SUPPLIED INFORMATION
Content starts
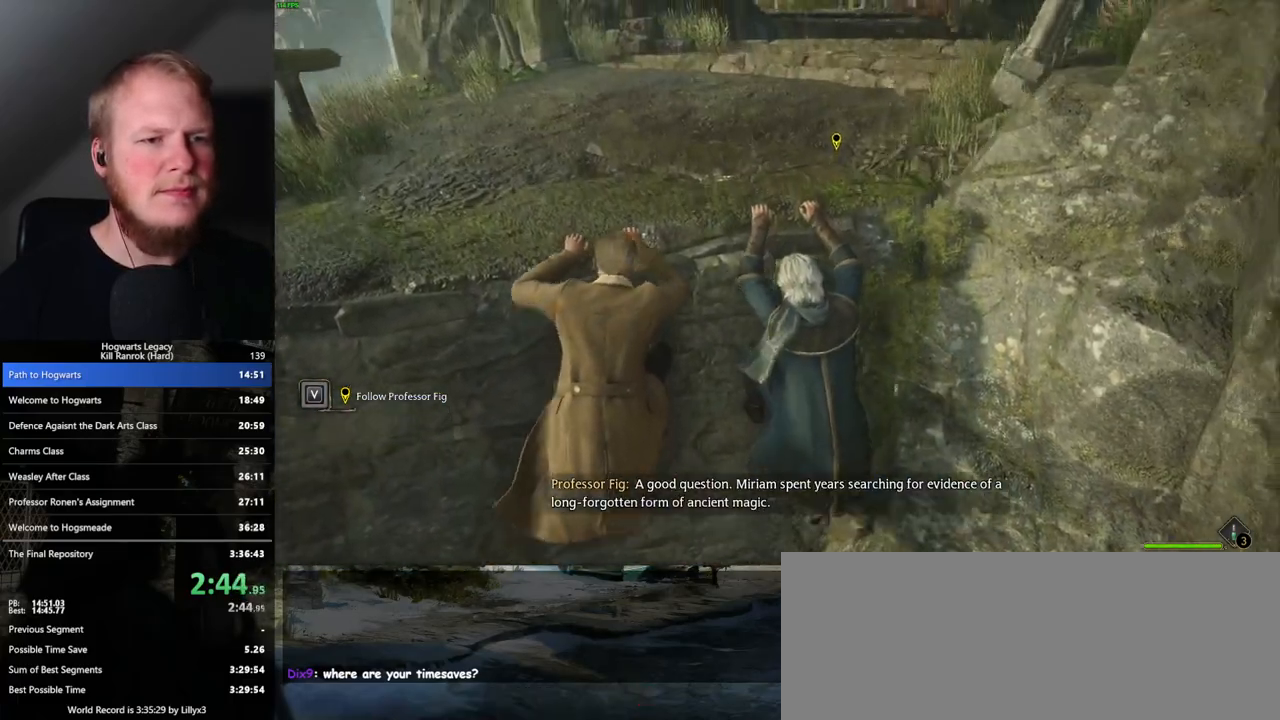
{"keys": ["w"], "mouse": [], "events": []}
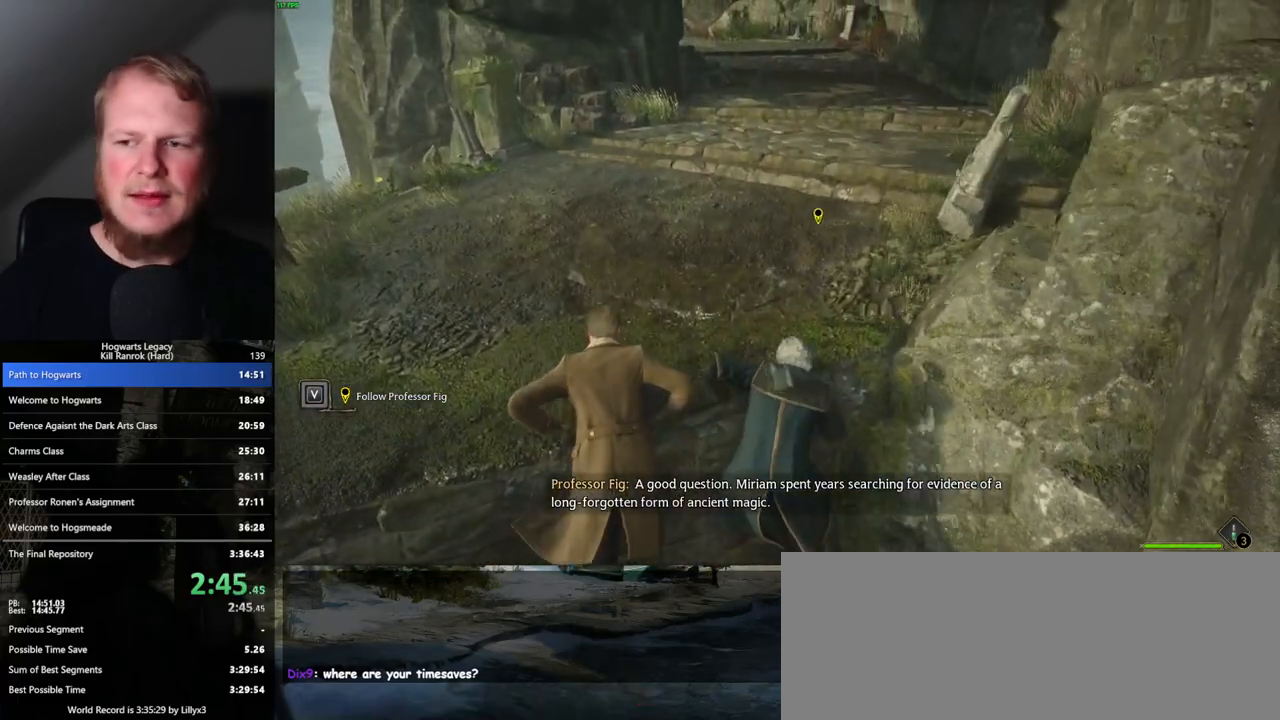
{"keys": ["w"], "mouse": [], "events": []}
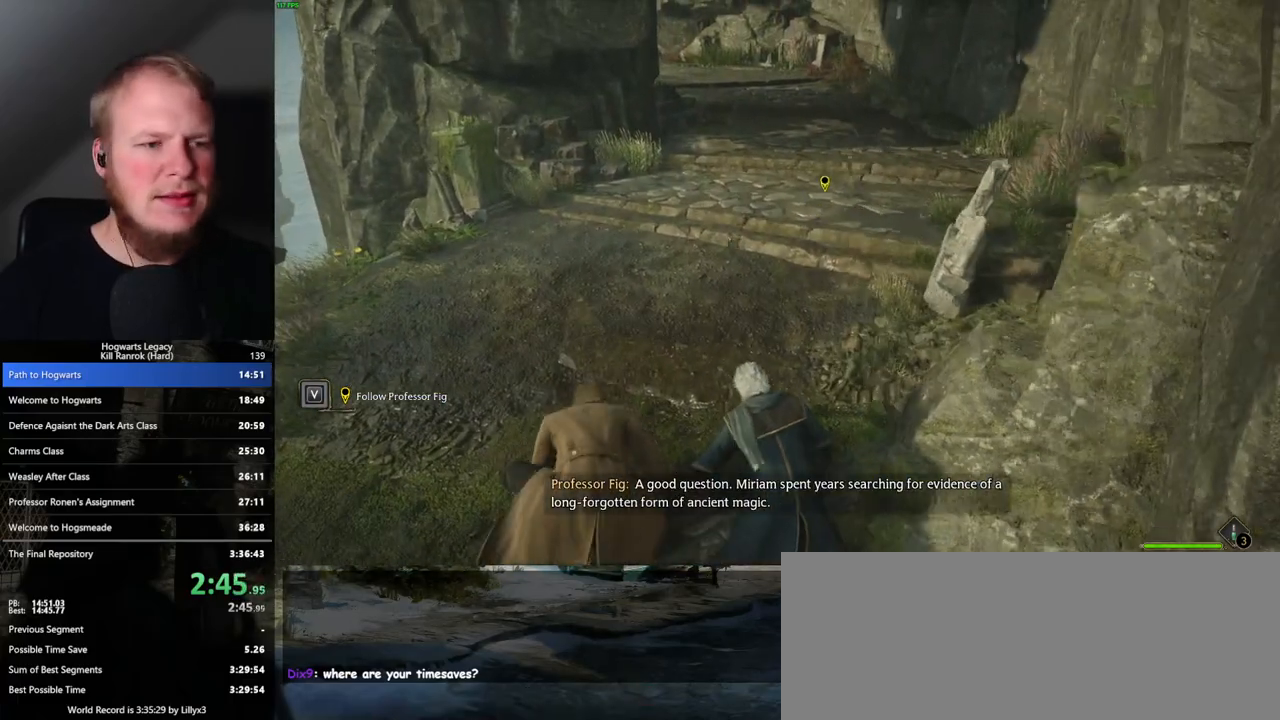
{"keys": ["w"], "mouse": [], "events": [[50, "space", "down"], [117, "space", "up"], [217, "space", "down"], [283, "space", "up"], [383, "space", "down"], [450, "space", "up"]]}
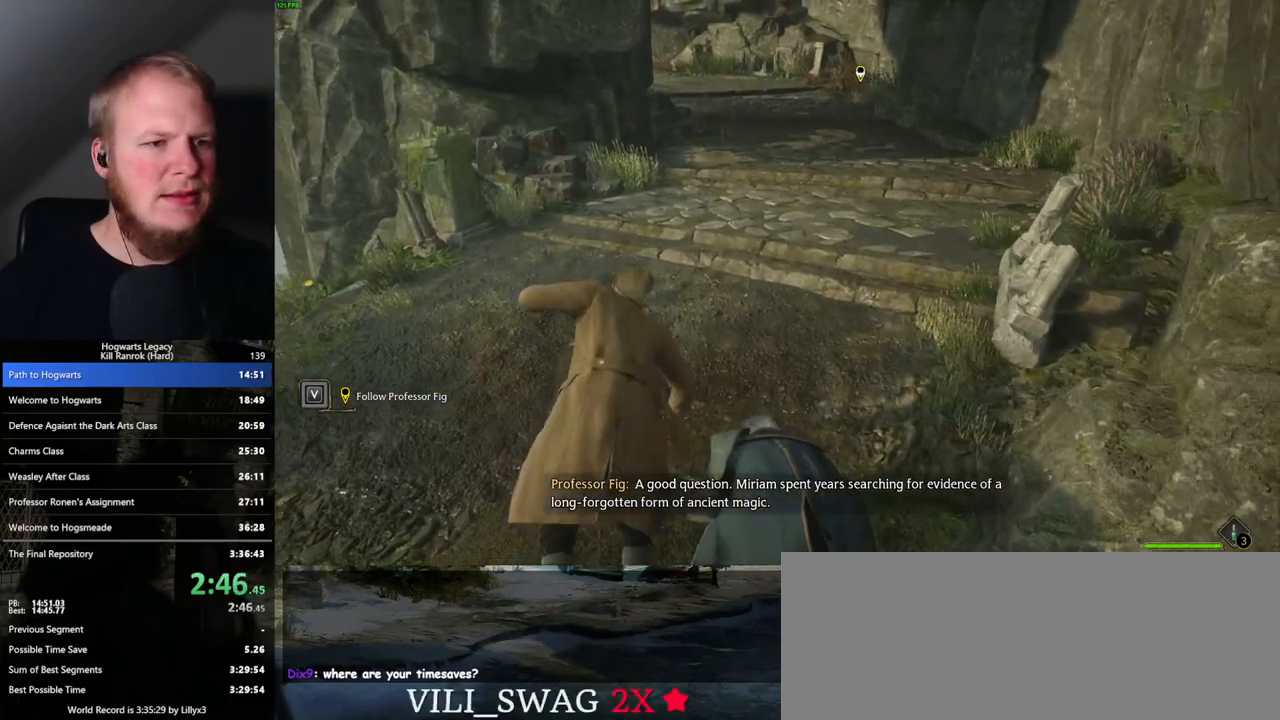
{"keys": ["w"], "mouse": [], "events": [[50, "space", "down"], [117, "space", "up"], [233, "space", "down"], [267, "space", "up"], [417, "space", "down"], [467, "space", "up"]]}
Content ends
EXERCISE REQUIREMENTS
Write out all of the data above exactly, pictures excluded.

OUTPUT
{"keys": ["w"], "mouse": [], "events": []}
{"keys": ["w"], "mouse": [], "events": []}
{"keys": ["w"], "mouse": [], "events": [[50, "space", "down"], [117, "space", "up"], [217, "space", "down"], [283, "space", "up"], [383, "space", "down"], [450, "space", "up"]]}
{"keys": ["w"], "mouse": [], "events": [[50, "space", "down"], [117, "space", "up"], [233, "space", "down"], [267, "space", "up"], [417, "space", "down"], [467, "space", "up"]]}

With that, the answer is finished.